In 1917, Congress enacted the Espionage Act, which was intended to prohibit interference with the United States war effort during World War I. Both state and Federal government entities targeted left-wing organizations and publications under the Act. Despite numerous challenges to the Act's constitutionality, largely on First Amendment grounds, the Supreme Court sustained the Act as constitutional. Under the Act, the Federal government frequently denied access to the public mail system to leftist organizations and publications. The socialist publication The Masses challenged this regulation in Masses Publishing Co. v. Patten , 244 F. 535 (S.D.N.Y. 1917), in which a federal district court found the practice unconstitutional. This ruling was subsequently undermined by Supreme Court decisions about the Act from 1918 through 1921.
In 1911, the Office of the Postmaster General granted the Milwaukee Leader, published by the Milwaukee Social Democratic Publishing Company, the privilege of second-class mail status. When the United States entered World War I in 1917, the Milwaukee Leader began running articles condemning United States involvement:
[I]t was declared in the quoted articles that the war was unjustifiable and dishonorable on our part, a capitalistic war, which had been forced upon the people by a class to serve its selfish ends. Our government was denounced as a "plutocratic republic," a financial and political autocracy, and resident Russians were praised for defaming it. Other articles denounced the draft law as unconstitutional, arbitrary, and oppressive, with the implied counsel that it should not be respected or obeyed, and it was represented that soldiers in France were becoming insane in such numbers that long trains of closed cars were being used to convey them away from the battle front. It was confidently asserted that the Constitution of the United States was purposely made difficult of amendment in order that we might not have real democracy in this country, the President was denounced as an autocrat, and the war legislation as having been passed by a "rubber stamp Congress." [2]
As a result, the Postmaster General held a hearing on September 22, 1917, to revoke the Milwaukee Leader's second class status and declare its newspaper "unmailable." Though the Milwaukee Leader was represented at the hearing, the Postmaster General found against the newspaper, and revoked its second class status and barred it from use of the postal system. The government based its decision on allegations that the newspaper published "false reports and false statements . . . with intent to interfere with the success of military operations" of the United States, to assist in the success of the Central Powers, and to interfere with military recruitment. [3]
Justice Clarke penned the majority opinion on behalf of Chief Justice Taft and Justices McKenna, Day, Devanter, Pitney, and McReynolds.

DATA BELOW:

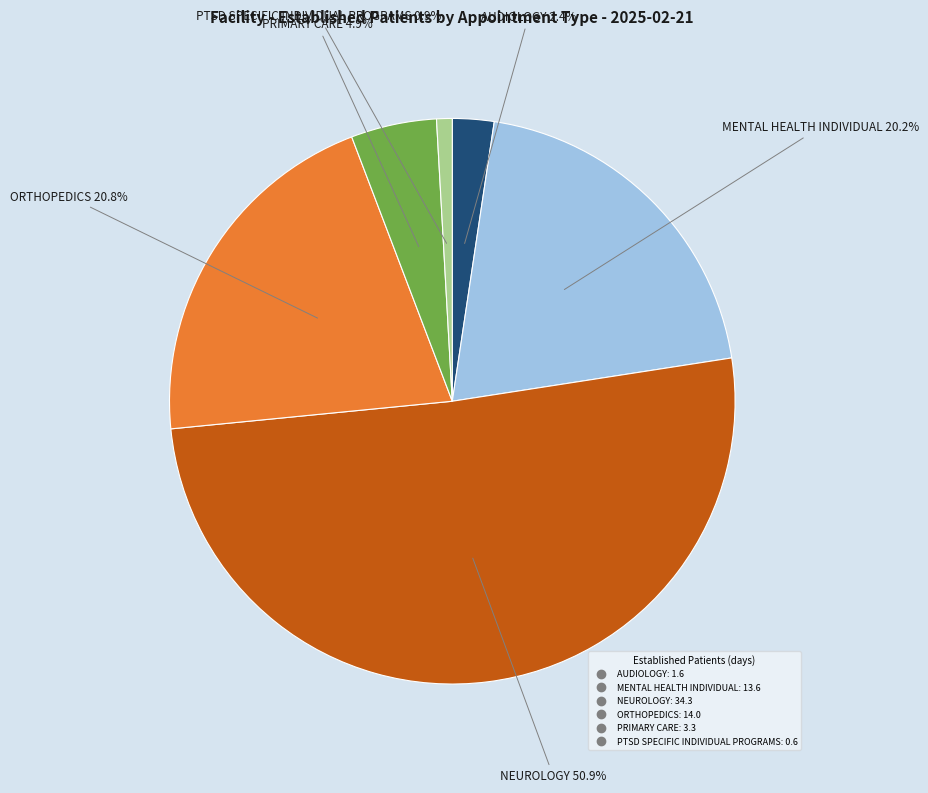

Is there any slice that represents more than half of the pie?

Yes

INSTRUCTIONS:
A - In the Espionage Act excerpt, name every member of the Court who joined the majority opinion written by Justice Clarke.
B - According to the Espionage Act excerpt, on what date did the Postmaster General hold the hearing to revoke the Milwaukee Leader's second-class status?
The listing has no role in this exercise.

EXERCISE RESULTS:
A - Chief Justice Taft, Justice McKenna, Justice Day, Justice Devanter, Justice Pitney, Justice McReynolds

B - September 22, 1917